(HOW TO COMPLETE THIS TASK): Reproduce all entries below verbatim. Skip the pictures.

(SUPPLIED INFORMATION):
⟨

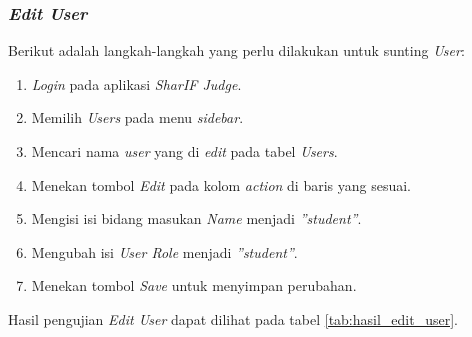 \subsubsection{\textit{Edit User}}
\label{subsubsec:skenario_edit_user}
Berikut adalah langkah-langkah yang perlu dilakukan untuk sunting \textit{User}:

\begin{enumerate}
	\item \textit{Login} pada aplikasi \textit{SharIF Judge}.
	\item Memilih \textit{Users} pada menu \textit{sidebar}.
	\item Mencari nama \textit{user} yang di \textit{edit} pada tabel \textit{Users}.
	\item Menekan tombol \textit{Edit} pada kolom \textit{action} di baris yang sesuai.
	\item Mengisi isi bidang masukan \textit{Name} menjadi \textit{''student''}.
	\item Mengubah isi \textit{User Role} menjadi \textit{''student''}. 
	\item Menekan tombol \textit{Save} untuk menyimpan perubahan.
\end{enumerate}	

Hasil pengujian \textit{Edit User} dapat dilihat pada tabel \ref{tab:hasil_edit_user}.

⟩

(TASK OUTPUT):
 \subsubsection{\textit{Edit User}}
\label{subsubsec:skenario_edit_user}
Berikut adalah langkah-langkah yang perlu dilakukan untuk sunting \textit{User}:

\begin{enumerate}
	\item \textit{Login} pada aplikasi \textit{SharIF Judge}.
	\item Memilih \textit{Users} pada menu \textit{sidebar}.
	\item Mencari nama \textit{user} yang di \textit{edit} pada tabel \textit{Users}.
	\item Menekan tombol \textit{Edit} pada kolom \textit{action} di baris yang sesuai.
	\item Mengisi isi bidang masukan \textit{Name} menjadi \textit{''student''}.
	\item Mengubah isi \textit{User Role} menjadi \textit{''student''}. 
	\item Menekan tombol \textit{Save} untuk menyimpan perubahan.
\end{enumerate}	

Hasil pengujian \textit{Edit User} dapat dilihat pada tabel \ref{tab:hasil_edit_user}.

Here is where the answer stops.